Puderam ver duas portas, uma à frente deles, que provavelmente conduziria a outra sala e a mais outra e a mais outra até chegar à primeira sala investigada, fechando assim o círculo que formava a torre do farol. A outra porta estava à esquerda deles, naquilo que seria o anel interno da construção, onde, esperavam, encontrariam a escada. Abriram-na, e encontraram uma larga escadaria que subia em caracol até a parte mais alta da torre. Correram. Subiram o mais rápido que puderam em direção ao topo do farol. Esperavam encontrar Deedlit lá em cima, no lugar mais distante e provavelmente mais perigoso de ser acessado. Estavam certos.

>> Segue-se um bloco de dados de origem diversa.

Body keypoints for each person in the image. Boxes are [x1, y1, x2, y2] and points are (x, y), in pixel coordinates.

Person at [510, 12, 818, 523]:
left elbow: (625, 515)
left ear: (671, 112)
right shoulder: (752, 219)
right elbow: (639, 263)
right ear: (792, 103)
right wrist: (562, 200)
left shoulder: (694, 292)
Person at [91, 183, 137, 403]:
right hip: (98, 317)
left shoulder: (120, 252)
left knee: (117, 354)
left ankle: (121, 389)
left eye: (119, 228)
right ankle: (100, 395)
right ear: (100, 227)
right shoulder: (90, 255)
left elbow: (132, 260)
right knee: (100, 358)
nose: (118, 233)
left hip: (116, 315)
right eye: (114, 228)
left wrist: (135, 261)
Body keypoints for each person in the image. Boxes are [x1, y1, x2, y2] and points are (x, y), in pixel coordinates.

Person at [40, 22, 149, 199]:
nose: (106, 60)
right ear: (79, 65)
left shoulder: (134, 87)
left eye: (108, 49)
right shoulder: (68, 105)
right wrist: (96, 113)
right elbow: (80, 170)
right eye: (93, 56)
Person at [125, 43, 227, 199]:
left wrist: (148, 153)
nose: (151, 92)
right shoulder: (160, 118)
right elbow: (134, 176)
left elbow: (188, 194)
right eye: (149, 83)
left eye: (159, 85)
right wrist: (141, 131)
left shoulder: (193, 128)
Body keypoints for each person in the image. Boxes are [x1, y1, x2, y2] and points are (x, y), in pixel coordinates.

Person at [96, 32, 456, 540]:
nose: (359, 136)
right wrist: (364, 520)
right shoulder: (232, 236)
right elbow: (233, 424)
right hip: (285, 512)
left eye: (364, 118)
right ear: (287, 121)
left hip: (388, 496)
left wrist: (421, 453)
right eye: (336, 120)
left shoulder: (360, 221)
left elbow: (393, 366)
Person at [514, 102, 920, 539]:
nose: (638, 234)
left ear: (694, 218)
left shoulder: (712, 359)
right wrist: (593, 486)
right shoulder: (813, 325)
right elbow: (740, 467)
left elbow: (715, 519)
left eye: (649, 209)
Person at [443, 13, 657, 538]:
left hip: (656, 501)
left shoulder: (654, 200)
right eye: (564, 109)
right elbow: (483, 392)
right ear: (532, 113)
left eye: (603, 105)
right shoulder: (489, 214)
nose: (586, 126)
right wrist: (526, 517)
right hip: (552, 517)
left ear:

Na subida, Anix ainda preparou uma armadilha para avisá-los, caso algum inimigo começasse a subida após eles. Com sua espada enfraqueceu a estrutura dos três primeiros degraus, assim, se alguém pisasse ali, os quebraria e faria barulho suficiente para alertá-los do perigo.
Avançaram rapidamente, sobrepujando vários degraus, passando pelas portas de acesso dos andares intermediários, até que finalmente a escada terminou. O caracol de madeira e pedra terminada abruptamente diante de uma parede sólida. À esquerda, havia um buraco redondo por onde subia uma corrente de ar frio vinda do andar térreo. À direita, um pequeno corredor seguia estreito até a borda da torre, onde havia uma escada de metal, barras dobradas e cravadas nas pedras da parede, que levava até o teto. Acima da escada, um alçapão.
Todos se prepararam. Orion subiu os degraus de ferro, espada em chamas na mão, e ergueu levemente a portinhola de madeira que fechava o teto. A água da chuva penetrou farta pela abertura, gotas se chocavam contra a espada flamejante e se evaporavam subitamente, formando uma névoa fina ao redor da arma. Os olhos do guerreiro viram que o alçapão dava para o último andar, em sua área externa que formava um parapeito donde a vista podia alcançar muitas léguas de distância ao redor do farol. No centro do pátio havia uma construção que abrigava o mecanismo do farol. Era uma redoma de pedra e vidro. Uma mureta circundava todo o perímetro da redoma, tinha não mais que um metro de altura, sobre ela havia grandes vidros que atingiam fácil os dois metros de altura e eram separados uns dos outros por colunas de pedra. Apoiadas sobre as colunas e sobre a vidraça, as pedras se amontoavam para formar uma abóbada delicada.
Orion buscou por pés, de inimigos, mas não os encontrou. Os demais já começavam a trilhar o caminho de volta quando o guerreiro abriu totalmente o alçapão e colocou metade do corpo para fora, na chuva. Todos pararam, Orion jogou seu corpo para cima num impulso e correu gritando furiosamente, empunhando a espada de fogo. Deedlit estava lá.
Sem entender a atitude do humano, os elfos subiram rapidamente e viram, dentro da redoma, uma bela elfa, de cabelos louros e olhar de desespero, amarrada no chão, diante de um enorme ogro que baixava suas calças imundas para empunhar sua arma repugnante contra a donzela. Um raio cortou o céu, e a batalha começou.